置身於霧中的妙天與妙雨,同時警惕了起來。他們迅速地背靠而立,環視着霧中那一片蒼白。
與此同時,他們都感知到了霧中透出了過於密集的靈壓,將他們瞬間就籠罩在了其中。
所謂的靈壓,就是魂魄等靈體散發出強大的鬼氣,聚而不散時形成了高壓。它會讓置身其中的人和生靈,在瞬間失去五感六覺,甚至就連身懷異術的妙天和妙雨亦是如此。

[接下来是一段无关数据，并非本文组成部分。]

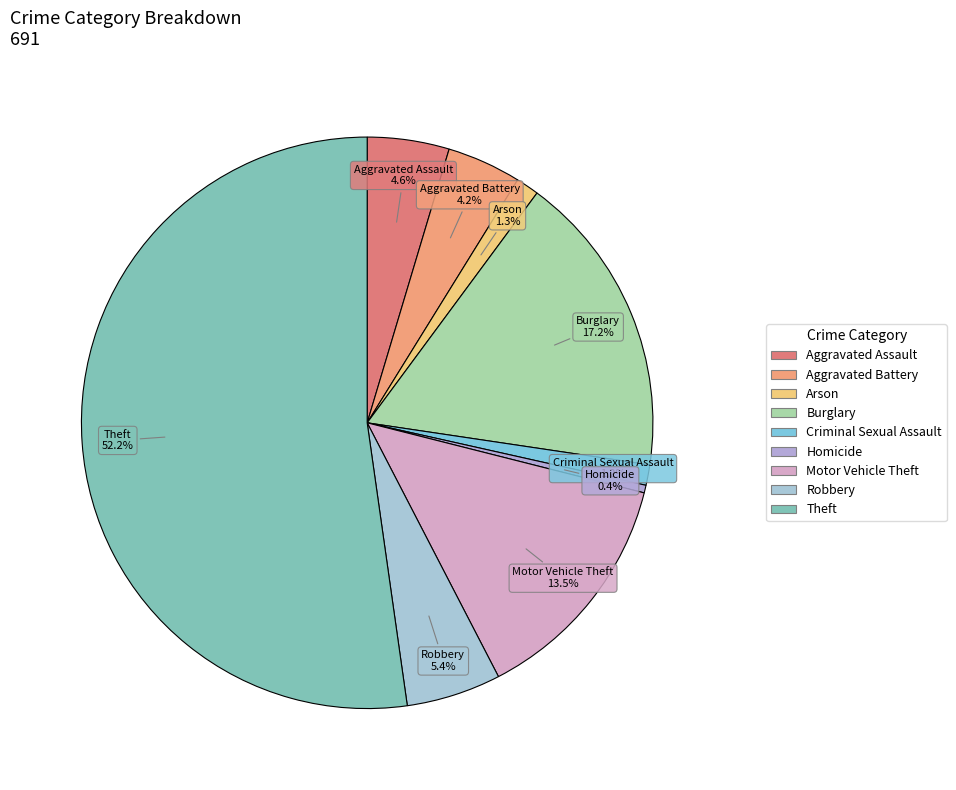

How many segments does this pie chart have?

9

而且,他們的神識連接也在此時此刻忽地斷開。
只是妙天妙雨依舊能清楚地感到霧中滿是陰寒,宛如三九天的冰寒一般刺骨,讓他們都不禁打了個寒顫;且能依稀聽到那茫茫霧氣深處,隱約傳來聲聲抽泣和哭喊,忽遠忽近飄忽不定,似乎這霧氣的深處隱藏着什麼不爲人知的東西?
緊接着,在兩人還沒回過神來時,大霧隨着一陣平地而起的強勁陰風,瞬間煙消雲散,就好像從未出現過的一樣。頃刻之間,天地間又是一片陽光明媚。在纖塵不染的碧空下,波光粼粼的湖面上行舟依舊,全然沒人去好奇和議論這突起大霧。似乎在他們眼中,方纔那茫茫霧氣根本沒有出現過一樣。

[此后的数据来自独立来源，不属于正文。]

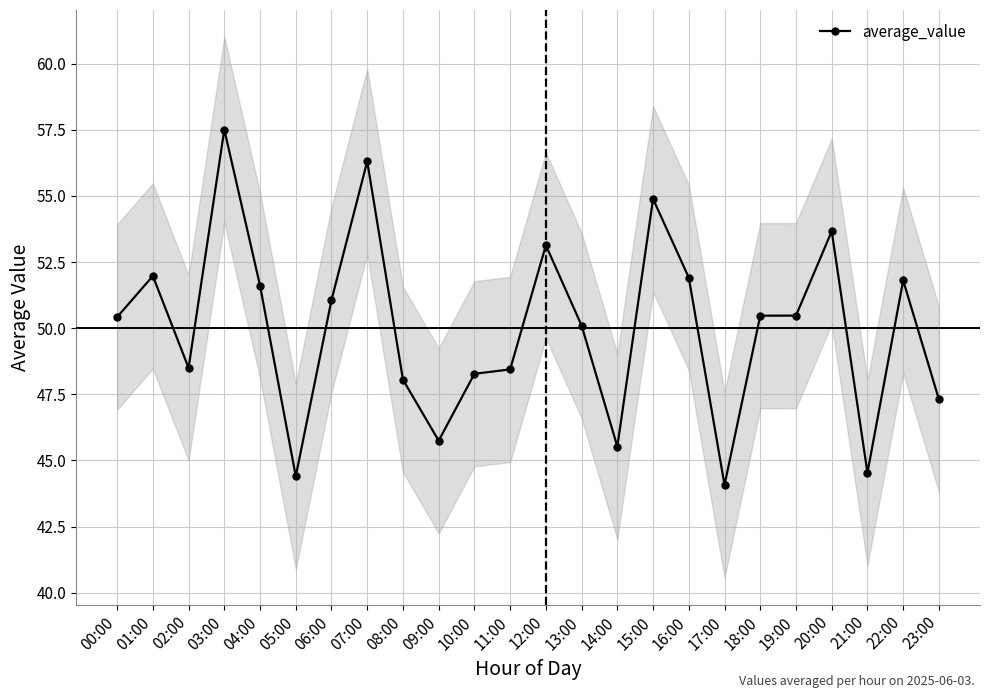

True or false: the data shows 103.4 at 03:00.

False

而霧氣帶起來的陰寒,與深藏於濃霧深處的抽泣聲,也在轉眼之間就消失的無影無蹤。天地之間只剩下暖暖的陽光,和習習的湖風。
妙天和妙雨一陣茫然;這霧氣來的突兀也甚是怪異,來去之快不說,還有那霧氣裡濃厚的陰氣和飄忽不定的抽泣聲,一直令他們耿耿於懷。
而且他們苦苦追尋而來的淡淡妖氣,也隨着白霧的散開而不見了蹤影。
環視四周,湖中依然是風光秀麗,碧波萬頃之上有着點點風帆,點綴在了湖光山色之間。岸上柳木依依,在湖風中搖曳着柳條。四周的一切,都與白霧未起之時一模一樣。天地間也再無任何一絲一毫的古怪,反而讓妙天和妙方心中在意。

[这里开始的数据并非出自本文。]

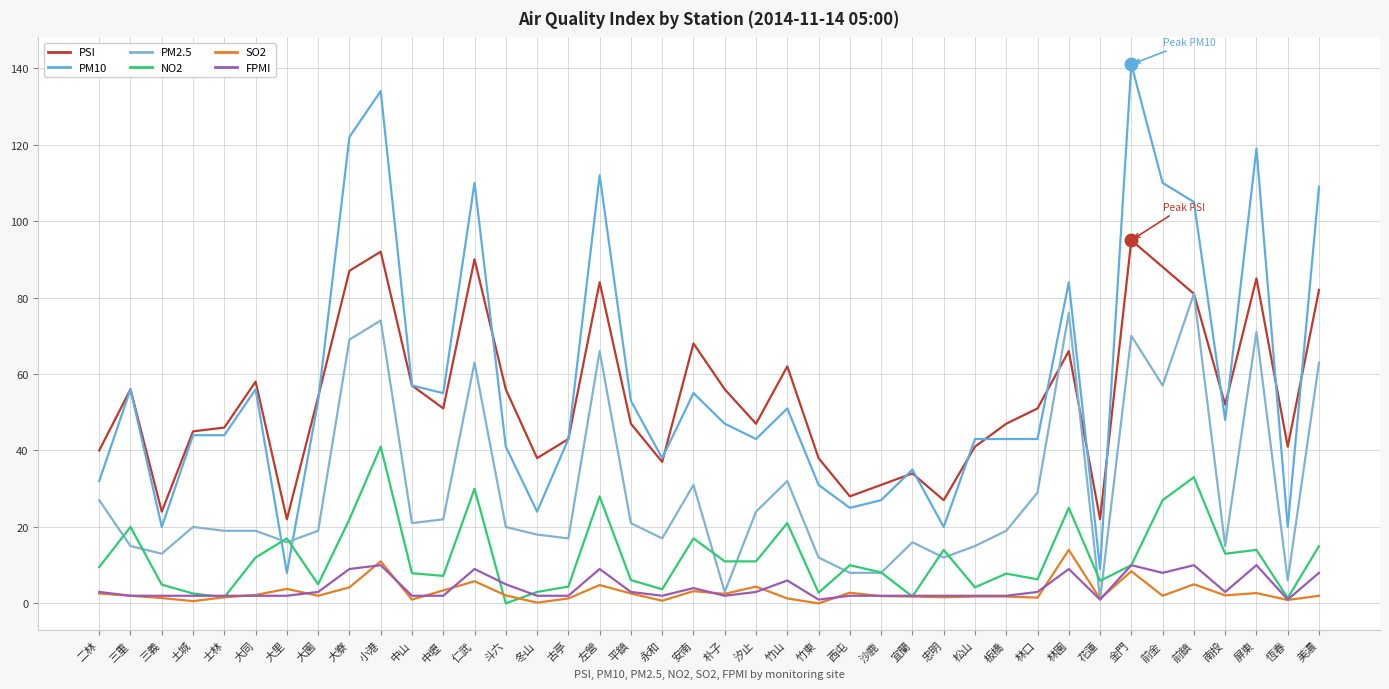

Is this an area chart (filled region under the line)?

No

明明剛纔忽然出現茫茫白霧,還帶起了如此高密度的靈壓,卻在轉眼之間消失的無影無蹤,也帶走了他們唯一的線索,那若有似無的淡淡妖氣。
這一切的一切,都讓妙天和妙雨根本不信方纔那白霧,不過是反常天氣產生的普通霧氣。
他們不約而同的深信,這其中必有古怪。
“今天是初一嗎?”就是妙天和妙雨一陣百思不得其解時,不遠處,兩個正在岸上撒網的漁民中,其中一個對另一個若無其事地隨口一問。
“好像是的。”另一個稍加回想後開口回答到,但手卻沒有閒下來,依舊在做着自己該做的活兒。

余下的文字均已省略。